Task objective - Please return every line below that contains the string "Cilt".

Records to process -
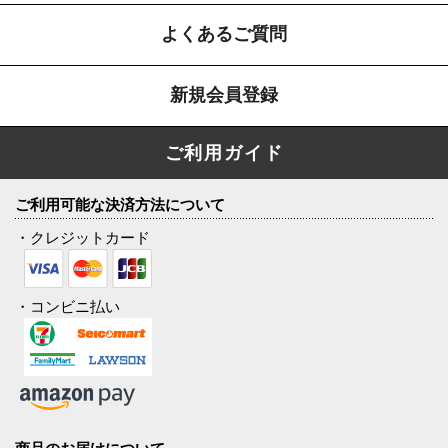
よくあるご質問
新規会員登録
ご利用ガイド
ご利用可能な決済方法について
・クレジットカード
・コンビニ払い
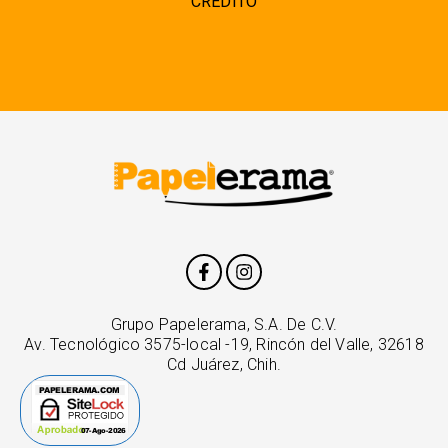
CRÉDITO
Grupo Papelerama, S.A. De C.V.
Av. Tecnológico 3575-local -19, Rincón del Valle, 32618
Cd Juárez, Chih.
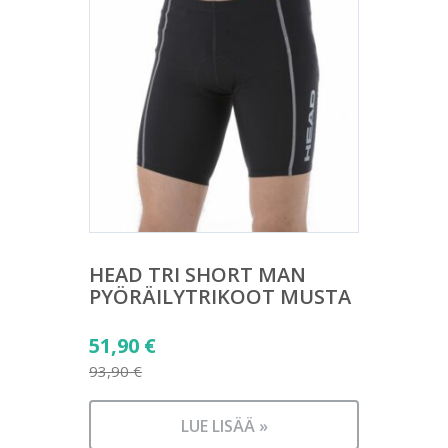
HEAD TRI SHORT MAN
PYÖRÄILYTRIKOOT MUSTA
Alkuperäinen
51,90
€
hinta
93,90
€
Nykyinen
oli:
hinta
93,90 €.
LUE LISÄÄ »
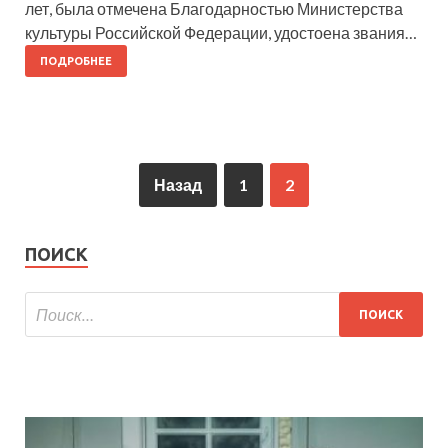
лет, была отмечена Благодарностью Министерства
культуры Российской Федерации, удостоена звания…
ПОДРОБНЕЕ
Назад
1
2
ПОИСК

---

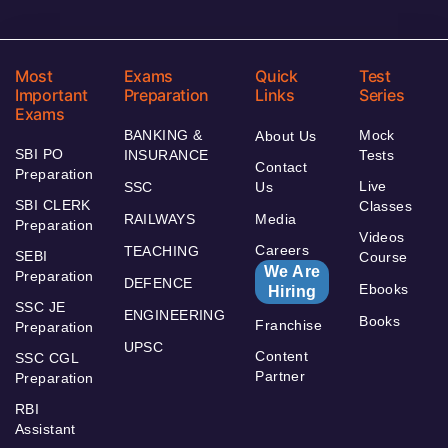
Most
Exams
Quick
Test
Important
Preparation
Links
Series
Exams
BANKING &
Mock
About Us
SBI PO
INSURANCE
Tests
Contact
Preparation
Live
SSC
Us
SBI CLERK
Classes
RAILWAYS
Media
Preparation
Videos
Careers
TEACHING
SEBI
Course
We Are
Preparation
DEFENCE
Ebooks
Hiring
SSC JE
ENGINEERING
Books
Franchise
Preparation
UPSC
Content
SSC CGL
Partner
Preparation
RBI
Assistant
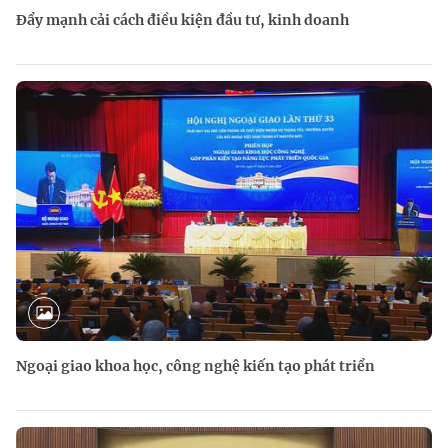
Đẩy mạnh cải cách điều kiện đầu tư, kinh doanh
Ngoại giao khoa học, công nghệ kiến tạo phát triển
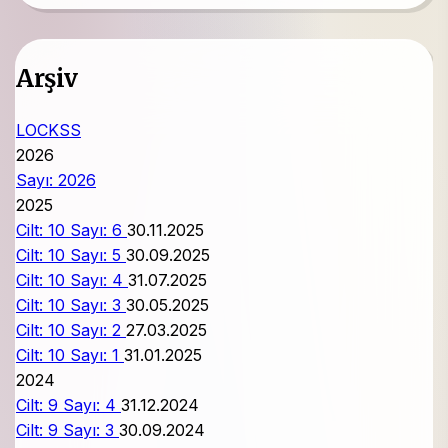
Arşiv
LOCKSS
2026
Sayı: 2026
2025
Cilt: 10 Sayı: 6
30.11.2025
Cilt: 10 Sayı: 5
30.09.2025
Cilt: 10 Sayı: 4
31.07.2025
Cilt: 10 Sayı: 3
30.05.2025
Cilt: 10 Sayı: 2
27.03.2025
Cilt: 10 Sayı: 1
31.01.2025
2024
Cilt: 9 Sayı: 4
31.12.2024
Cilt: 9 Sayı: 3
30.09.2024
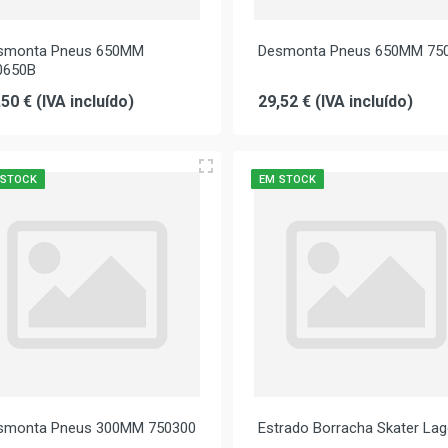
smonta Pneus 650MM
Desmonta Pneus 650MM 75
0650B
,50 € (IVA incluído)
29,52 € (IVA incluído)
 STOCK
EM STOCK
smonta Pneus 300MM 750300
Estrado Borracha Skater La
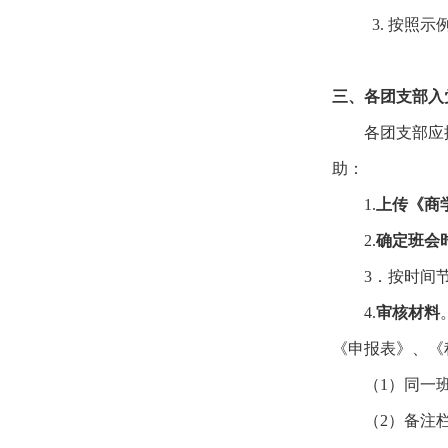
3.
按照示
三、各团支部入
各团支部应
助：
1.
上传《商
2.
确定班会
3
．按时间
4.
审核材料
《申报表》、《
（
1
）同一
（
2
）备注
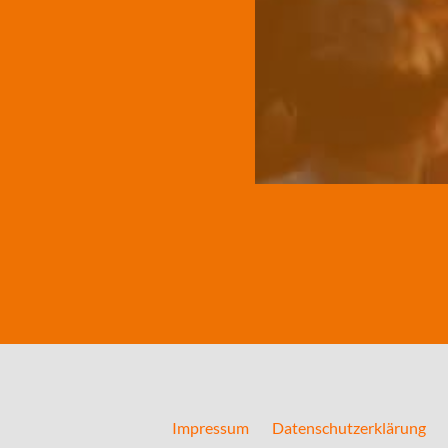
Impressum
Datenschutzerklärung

Output for this task -
Cilt: 10 Sayı: 6
Cilt: 10 Sayı: 5
Cilt: 10 Sayı: 4
Cilt: 10 Sayı: 3
Cilt: 10 Sayı: 2
Cilt: 10 Sayı: 1
Cilt: 9 Sayı: 4
Cilt: 9 Sayı: 3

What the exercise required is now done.